The 6-3 decision is a major change in First Amendment law as applied to the internet and will likely lead more states to enact similar age verification requirements across the country. Porn sites that do not wish to comply will likely entirely block access in states with age verification laws, as PornHub, the largest online pornography site, did in Texas after the 5th U.S. Circuit Court of Appeals upheld the law in 2024.
Justice Clarence Thomas wrote for the majority, with the court’s three liberal justices dissenting.

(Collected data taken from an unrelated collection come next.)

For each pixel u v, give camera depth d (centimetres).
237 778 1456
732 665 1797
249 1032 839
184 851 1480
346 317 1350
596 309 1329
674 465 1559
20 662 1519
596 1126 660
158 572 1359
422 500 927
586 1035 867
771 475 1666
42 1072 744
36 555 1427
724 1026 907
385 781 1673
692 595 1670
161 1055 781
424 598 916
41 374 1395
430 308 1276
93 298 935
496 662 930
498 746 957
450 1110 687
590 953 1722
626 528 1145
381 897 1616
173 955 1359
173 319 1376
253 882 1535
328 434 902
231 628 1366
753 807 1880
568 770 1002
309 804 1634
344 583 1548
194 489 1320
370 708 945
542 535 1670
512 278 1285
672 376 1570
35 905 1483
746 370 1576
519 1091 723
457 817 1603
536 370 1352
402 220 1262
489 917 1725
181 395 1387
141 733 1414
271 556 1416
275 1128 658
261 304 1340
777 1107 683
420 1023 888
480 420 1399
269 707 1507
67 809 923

This is the first time the Supreme Court has approved a significant restriction on access to online pornography. Previously, in two separate decisions, the court struck down the restrictions imposed in the Communications Decency Act of 1996 and the Child Online Protection Act of 1998 as unconstitutionally restricting free speech. Those laws, however, swept far more broadly than Texas’ anti-porn law, seeking to restrict access to materials that either included writing or were not pornographic in nature.
Additionally, Thomas notes that technology has advanced since the court’s rulings on those laws enacted in the 1990s.

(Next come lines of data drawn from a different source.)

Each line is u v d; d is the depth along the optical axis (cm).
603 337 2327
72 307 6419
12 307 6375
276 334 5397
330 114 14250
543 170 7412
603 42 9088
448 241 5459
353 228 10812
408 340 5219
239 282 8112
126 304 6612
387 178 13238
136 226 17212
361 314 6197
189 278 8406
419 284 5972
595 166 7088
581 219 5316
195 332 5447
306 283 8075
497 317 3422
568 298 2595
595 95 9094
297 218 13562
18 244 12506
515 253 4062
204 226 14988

“With the rise of the smartphone and instant streaming, many adolescents can now access vast libraries of video content—both benign and obscene—at almost any time and place, with an ease that would have been unimaginable at the time” the court last ruled on online pornography, Thomas wrote.

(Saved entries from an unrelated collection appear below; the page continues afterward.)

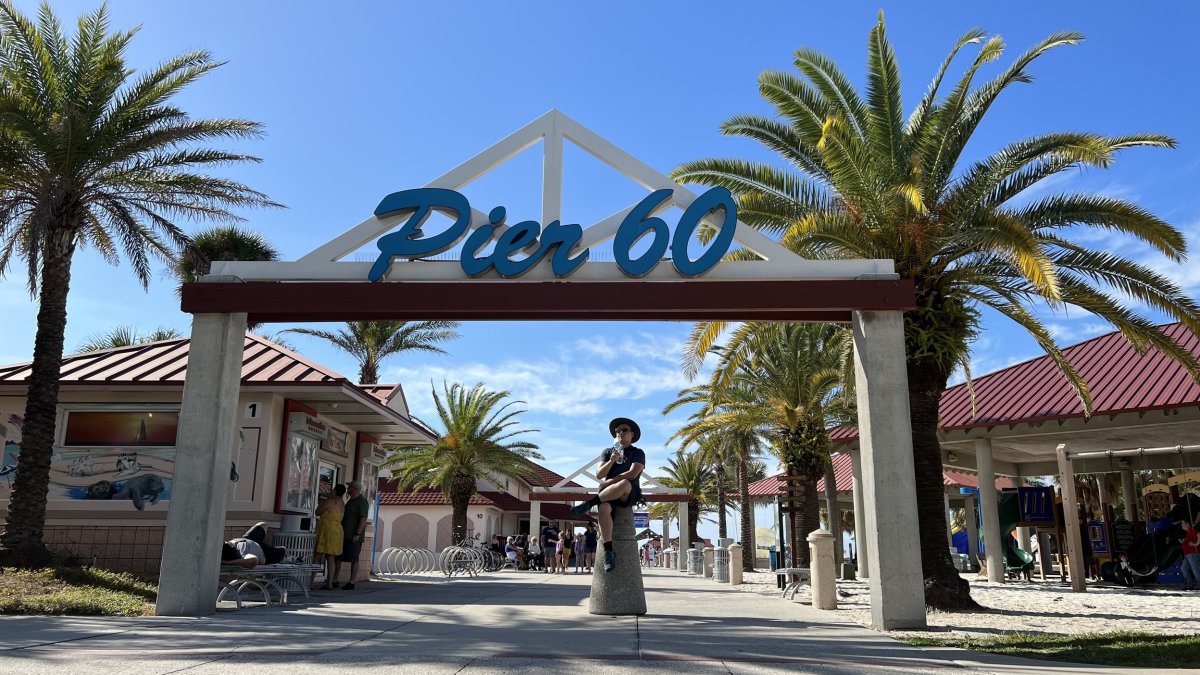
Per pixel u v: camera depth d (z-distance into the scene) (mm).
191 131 15508
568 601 11445
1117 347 20969
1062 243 12758
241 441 14273
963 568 31219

At issue is the 2023 Texas law HB 1181, which seeks to limit minors’ access to porn sites by requiring everyone to provide age verification — meaning proof of identity — in order to access such sites.
A district court judge applied strict scrutiny to rule that the law was likely unconstitutional in 2023, but the 5th Circuit appeals court chose to apply a lower level of scrutiny, rational basis, which requires the government to show that there is a rational connection between the law and a legitimate state interest, to uphold the law.
The Supreme Court upheld the 5th Circuit’s decision to use rational-basis scrutiny, marking a significant change in how it would review First Amendment challenges related to online pornography.
“The statute advances the State’s important interest in shielding children from sexually explicit content,” Thomas wrote for the majority. “And, it is appropriately tailored because it permits users to verify their ages through the established methods of providing government-issued identification and sharing transactional data.”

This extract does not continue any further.